The Chaouis of Algeria

Located primarily in the region of the Aurès Mountains in eastern Algeria, the Chaoui are an indigenous group of Berber people whose name is derived from the Berber word referring to the national god of the Numidians – the Berber tribes who lived in the historical region of Numidia, an area encompassing a large part of north-eastern Algeria and into modern-day Tunisia between 202 BC and 46 BC. The name Chaoui is taken from the Berber word ‘Ich’, meaning ‘horn’ and is a reference to the Numidian god Amon, who is portrayed at having a human head with the horns of a ram.

The Chaoui were reportedly also known as the Zenata, and according to 14th century historian, Ibn Khaldum, members of this tribe travelled throughout North Africa and settled in areas that include modern-day Morocco, Libya, Tunisia, Egypt and Algeria.

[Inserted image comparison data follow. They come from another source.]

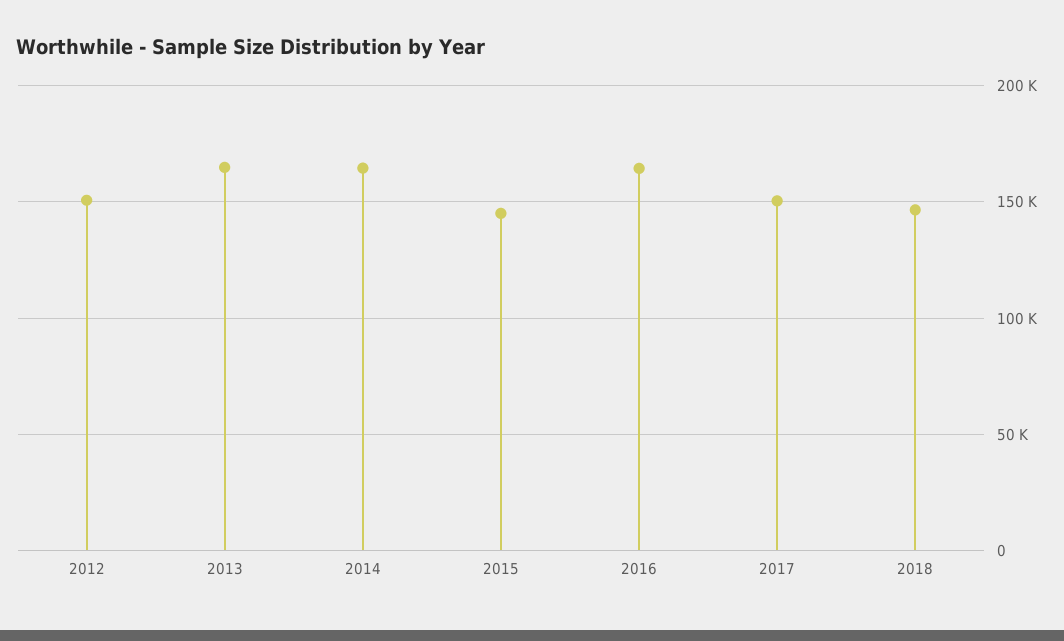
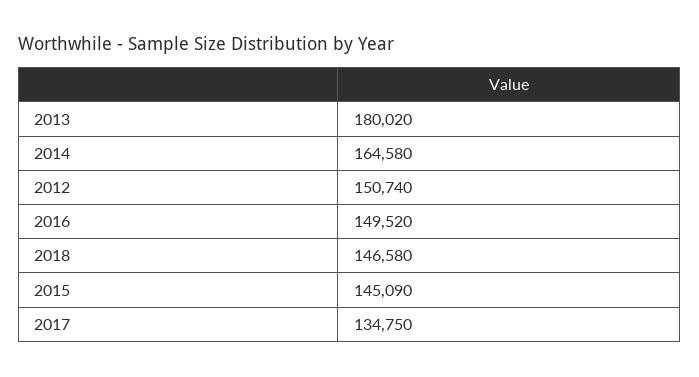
  {
    "2012": 150740,
-   "2013": 165000,
+   "2013": 180020,
    "2014": 164580,
    "2015": 145090,
-   "2016": 165000,
+   "2016": 149520,
-   "2017": 150000,
+   "2017": 134750,
    "2018": 146580
  }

Ibn Khaldum documented his belief that they are connected to the medieval Berbers, along with the Senhaja and Masmuda of the Middle Maghreb, with their common ancestor being the patriarch Medghassen. This has been disputed by some modern historians, who rank the Chaouis as part of the Gaetuli from the desert region south of the Atlas, or with the Maesulians of eastern Numidia.

In modern-day Algeria, following the country’s independence, the Chaouis have remained mainly in the region of the Aurès Mountains – an extension of the Atlas mountain range. They are found in Khenchela, Batna, Sétif, Souk Ahras, Tébessa, Oum El Bouaghi and in the northern part of Biskra. They speak the Chaouïa language, also referred to as Shawiya, Shawia Tachawit and Tachaouith. With more than two million speakers, they are the second biggest Berber-language speaking group in Algeria, with the largest group being the Kabyle. As an ancient language which doesn’t have words to describe some modern concepts, Chaouïa speakers often use French, Arabic or English where no Chaouïa word exists. Until recently, the Chaouïa language was not a written language and was not part of the education system in Algeria. This has reportedly started to change as people want to preserve their heritage, including keeping the original form of the Chaouïa language pure.